I’m supposed to be looking for graduate programs, but I hesitate to just choose one of the fields I like right now.  Maybe I’m using Babbitt as an excuse, but it sure feels like I’m “straining after a premature originality.”  My inclination to postpone grad school could spring from a number of motivations, bad and good:
-fear of the unknown
-a valid need to fill in gaps of knowledge
-an irrational desire to be perfect at something before I even begin
-the hope that a path of study will magically unfold with unquestionable lucidity…at a later date
-laziness (have you ever tried to fill out those applications?)
-lack of clarity about the significance of literary study

These uncertainties, and especially that last factor in the list, prompted me to write this blog.  And it’s helping—I’m airing concerns and, even better, surveying them in the light of past thinkers like Babbitt.  I really don’t think I’ll end up in an obscure, narrow topic in graduate school, because I can choose my course of study.  But choosing a preliminary field, and deciding whether to plunge in or delay, are very relevant issues.

1 comment:

  1. A few thoughts provoked by your blog, Christine: In deciding what field of study to enter, reading some surveys of different fields might be of help. There is a series of such surveys that has appeared in the last few years that might be of interest, the Politically Incorrect Guide books published by Regnery.

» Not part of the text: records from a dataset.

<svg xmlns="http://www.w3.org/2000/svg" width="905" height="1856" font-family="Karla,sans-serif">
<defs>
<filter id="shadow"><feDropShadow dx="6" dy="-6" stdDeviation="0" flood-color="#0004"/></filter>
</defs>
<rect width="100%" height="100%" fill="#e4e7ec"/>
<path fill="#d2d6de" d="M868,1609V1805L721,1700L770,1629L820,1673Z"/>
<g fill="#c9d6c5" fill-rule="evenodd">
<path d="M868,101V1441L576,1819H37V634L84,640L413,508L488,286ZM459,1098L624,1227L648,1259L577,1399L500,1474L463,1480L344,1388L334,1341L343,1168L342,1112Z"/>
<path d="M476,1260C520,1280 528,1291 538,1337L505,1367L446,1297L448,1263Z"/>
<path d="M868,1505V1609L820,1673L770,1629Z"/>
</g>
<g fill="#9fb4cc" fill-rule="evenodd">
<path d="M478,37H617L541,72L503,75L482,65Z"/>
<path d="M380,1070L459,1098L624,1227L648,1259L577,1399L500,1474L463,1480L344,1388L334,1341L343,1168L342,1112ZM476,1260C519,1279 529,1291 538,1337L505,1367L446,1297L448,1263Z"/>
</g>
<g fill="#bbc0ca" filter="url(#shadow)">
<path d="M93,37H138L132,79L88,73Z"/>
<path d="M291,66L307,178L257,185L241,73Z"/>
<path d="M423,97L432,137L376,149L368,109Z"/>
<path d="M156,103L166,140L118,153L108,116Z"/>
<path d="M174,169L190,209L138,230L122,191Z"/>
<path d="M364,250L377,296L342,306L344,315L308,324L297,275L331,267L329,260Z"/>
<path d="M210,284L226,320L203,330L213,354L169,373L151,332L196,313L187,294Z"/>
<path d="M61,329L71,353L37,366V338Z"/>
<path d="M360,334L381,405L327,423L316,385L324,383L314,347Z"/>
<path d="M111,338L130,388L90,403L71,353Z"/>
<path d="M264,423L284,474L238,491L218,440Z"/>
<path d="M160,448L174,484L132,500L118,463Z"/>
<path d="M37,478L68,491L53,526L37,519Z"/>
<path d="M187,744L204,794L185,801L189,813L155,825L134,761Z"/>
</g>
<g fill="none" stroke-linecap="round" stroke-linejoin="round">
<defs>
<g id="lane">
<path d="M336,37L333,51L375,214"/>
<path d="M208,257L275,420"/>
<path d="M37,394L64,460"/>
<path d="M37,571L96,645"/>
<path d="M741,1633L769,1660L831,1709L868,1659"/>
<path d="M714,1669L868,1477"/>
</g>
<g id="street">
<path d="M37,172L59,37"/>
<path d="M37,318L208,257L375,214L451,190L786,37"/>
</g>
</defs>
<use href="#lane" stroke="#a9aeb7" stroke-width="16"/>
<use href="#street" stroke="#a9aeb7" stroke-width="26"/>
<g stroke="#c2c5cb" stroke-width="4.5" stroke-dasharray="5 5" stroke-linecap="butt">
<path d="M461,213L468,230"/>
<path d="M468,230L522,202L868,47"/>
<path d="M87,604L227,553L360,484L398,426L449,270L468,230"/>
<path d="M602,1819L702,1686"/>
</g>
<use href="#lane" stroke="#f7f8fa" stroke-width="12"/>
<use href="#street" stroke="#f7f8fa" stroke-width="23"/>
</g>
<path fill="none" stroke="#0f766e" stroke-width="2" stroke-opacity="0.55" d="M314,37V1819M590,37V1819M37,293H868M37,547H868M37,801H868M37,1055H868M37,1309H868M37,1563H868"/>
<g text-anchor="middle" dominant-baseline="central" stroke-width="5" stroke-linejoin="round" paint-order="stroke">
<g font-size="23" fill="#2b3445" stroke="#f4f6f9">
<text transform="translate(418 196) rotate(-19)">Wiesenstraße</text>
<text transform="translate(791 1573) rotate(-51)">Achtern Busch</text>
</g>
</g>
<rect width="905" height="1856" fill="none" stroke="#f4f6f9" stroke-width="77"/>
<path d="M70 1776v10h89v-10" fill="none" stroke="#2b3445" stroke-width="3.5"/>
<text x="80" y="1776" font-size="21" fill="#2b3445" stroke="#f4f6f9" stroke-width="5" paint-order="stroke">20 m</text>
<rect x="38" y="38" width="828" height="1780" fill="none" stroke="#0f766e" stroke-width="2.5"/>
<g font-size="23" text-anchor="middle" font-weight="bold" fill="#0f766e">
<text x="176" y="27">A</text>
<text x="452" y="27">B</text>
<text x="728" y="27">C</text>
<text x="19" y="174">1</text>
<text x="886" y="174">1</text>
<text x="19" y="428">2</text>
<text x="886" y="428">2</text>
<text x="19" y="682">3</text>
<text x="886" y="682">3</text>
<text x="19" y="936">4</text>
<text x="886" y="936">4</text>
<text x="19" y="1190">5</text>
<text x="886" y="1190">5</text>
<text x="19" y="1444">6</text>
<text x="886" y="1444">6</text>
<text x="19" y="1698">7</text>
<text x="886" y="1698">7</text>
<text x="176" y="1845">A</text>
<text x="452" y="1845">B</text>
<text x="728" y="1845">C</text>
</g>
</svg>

There is a Politically Incorrect Guide to English and American Literature by Elizabeth Kantor, for example, as well as a Politically Incorrect Guide to Capitalism by Robert Murphy, the latter being something which could help fill in your knowledge of economics.
    On the matter of the significance of literary study, I would say this--literature is about communication. The interpretation of literature is about making sure that you get the right message from a work of literature. Insofar as human communication has value, properly interpreting it through literary study has value. God's communication to men in the Scriptures has, of course, ultimately transcendent value and thus the Bible is the world's most closely studied book. Leland Ryken, English professor at Wheaton who wrote Worldly Saints, also wrote Words of Delight: A Literary Introduction to the Bible, where he says, "But if we look at how the Bible presents its material, it resembles a literary work more than anything else. It is filled with stories, poems, visions, and letters. The thing that it is not is what we so often picture it as being--a theological outline with proof texts attached." Proper literary interpretation, when applied to the Bible, allows us to figure out what God is saying to us accurately, a matter of the highest importance. When improper literary interpretation is applied to the Bible on the other hand, we pervert what God is saying to us and produce religious error. How that happens is described by James Sire (who holds a Ph.D. in English from the University of Missouri) in his book Scripture Twisting: Twenty Ways Cults Misread the Bible. Sire states: "As Christians and, we trust, good readers of the Bible, we need all the help we can get to be sure we are reading the Scripture accurately, that we are indeed worshiping the one true God. That's why I wrote this book: to help all of us--myself as much as anyone--to become better readers of the Scriptures, more devoted followers of our Lord Jesus Christ, more effective communicators of God's truth to all people. But the book also seeks a special audience--those being led, as are so many today, by false teachers into false doctrines and perhaps eventually into eternal darkness. May God use this book to help stem the tide of error." Literary study then, can be a matter of the greatest importance when done in a God-honoring way.